El conejo común incursionó en
Australia en 1859 entrando por el extremo sudoriental. Importado para el
entretenimiento de unos cazadores de la zona. Mientras que a este mamífero le
tomó nueve siglos colonizar las islas británicas, en solo cincuenta años abarcó
en Australia una extensión equivalente a más de la mitad de Europa. Avanzó a
100 kilómetros anuales gracias al factor reproductivo: una hembra adulta tiene
hasta 40 crías al año. Fue el índice de crecimiento más veloz jamás visto en un mamífero colonizador de
cualquier parte del mundo. Los efectos fueron devastadores.
Los invasores acabaron con los
pastos de los animales autóctonos. Se les achaca la extinción de muchas
especies nativas, e incluso se les culpa de haber arrasado los bosques.

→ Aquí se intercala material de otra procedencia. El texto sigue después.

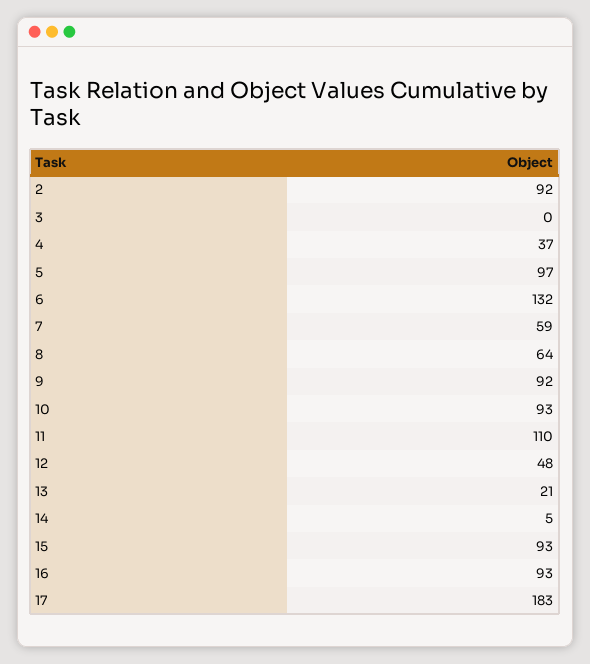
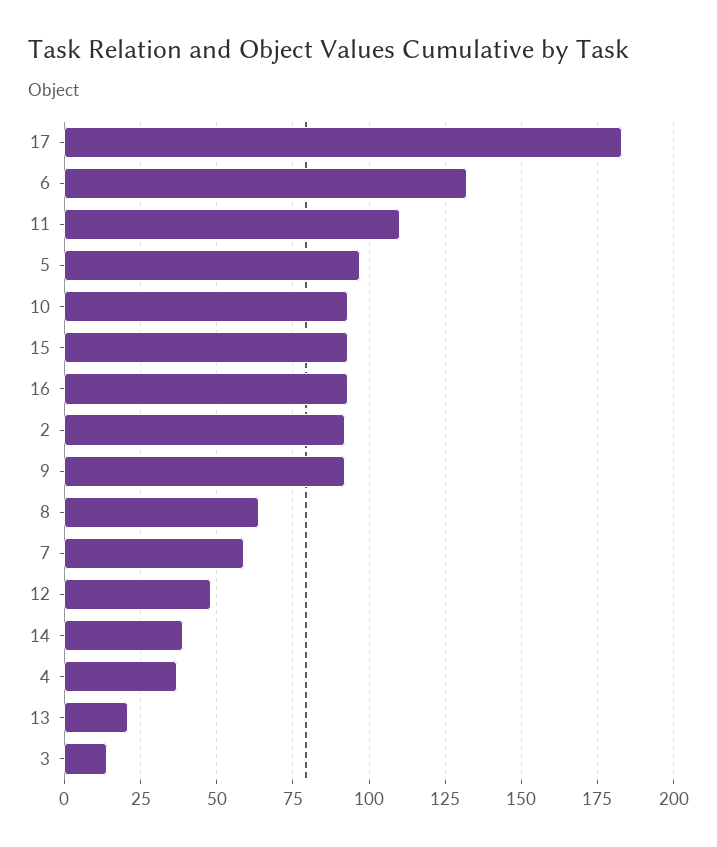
  {
    "2": 92,
-   "3": 0,
+   "3": 15,
    "4": 37,
    "5": 97,
    "6": 132,
    "7": 59,
    "8": 64,
    "9": 92,
    "10": 93,
    "11": 110,
    "12": 48,
    "13": 21,
-   "14": 5,
+   "14": 40,
    "15": 93,
    "16": 93,
    "17": 183
  }

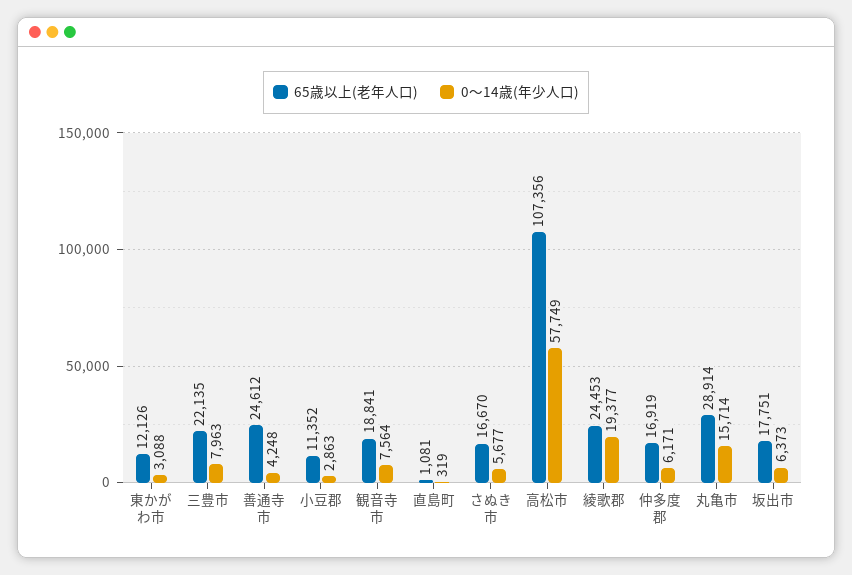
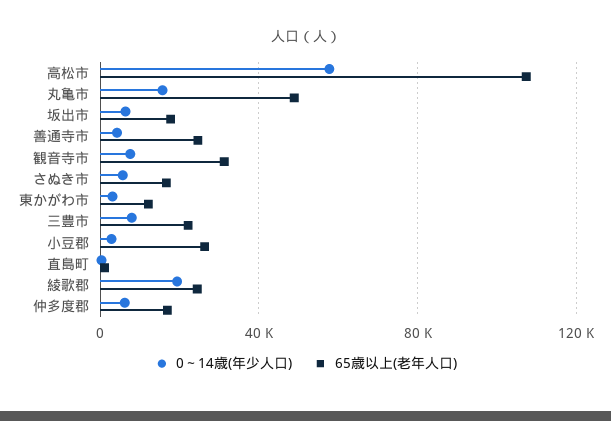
  {
    "65歳以上(老年人口)": {
      "東かがわ市": 12126,
      "三豊市": 22135,
      "善通寺市": 24612,
-     "小豆郡": 11352,
+     "小豆郡": 25000,
-     "観音寺市": 18841,
+     "観音寺市": 30000,
      "直島町": 1081,
      "さぬき市": 16670,
      "高松市": 107356,
      "綾歌郡": 24453,
      "仲多度郡": 16919,
-     "丸亀市": 28914,
+     "丸亀市": 50000,
      "坂出市": 17751
    },
    "0～14歳(年少人口)": {
      "東かがわ市": 3088,
      "三豊市": 7963,
      "善通寺市": 4248,
      "小豆郡": 2863,
      "観音寺市": 7564,
      "直島町": 319,
      "さぬき市": 5677,
      "高松市": 57749,
      "綾歌郡": 19377,
      "仲多度郡": 6171,
      "丸亀市": 15714,
      "坂出市": 6373
    }
  }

Cierto investigador dijo que
éstos se comían los retoños de los árboles, así que cuando los ejemplares adultos morían, no quedaban
nuevos árboles para tomar su lugar.
Los australianos los combatieron
con balas, trampas y venenos. Intentaron frenar su avance levantando la famosa
valla a prueba de conejos, una cerca de 1.830 kilómetros que atraviesa el
estado de Australia Occidental. Pero nada parecía contener al invasor.
Para el año 1950, se calculaban
unos 600 millones de individuos; se lanzó un contraataque con un arma
biológica: la mixomatosis. Esta enfermedad viral, que se transmite por
mosquitos y pulgas y que solo ataca a los conejos, causó 500 millones de bajas
en solo dos años. Pero estos mamíferos pronto se hicieron resistentes. Así, en
la década de 1990, su número se había disparado a unos 300 millones.
En 1995, Australia lanzó su
segunda arma biológica: la enfermedad hemorrágica del conejo. El primer brote
se produjo en China en 1984. A Europa llegó por el año 1998, y en poco tiempo
acabó en Italia con 30.000.000 de conejos domésticos. Para la cunicultura
europea, aquellas fueron malas noticias, pero buenas para los agricultores y
ganaderos australianos: al cabo de dos meses, el virus terminó con 10.000.000
de individuos. Al parecer, se limita a atacar al conejo, que muere de treinta a
cuarenta horas después de la infección y sin señales visibles de sufrimiento.
Para el año 2003, la enfermedad hemorrágica había diezmado las filas invasoras
de muchas regiones áridas de Australia en un 85% o más.
La eficacia de esta nueva arma
complace a ecologistas y granjeros, pues ha librado a la economía nacional de
un gasto anual de 600 millones de dólares australianos. Con todo, todavía están
por verse los efectos a largo plazo de esta enfermedad en la resistente
población de conejos australianos, así como el desequilibrio ecológico.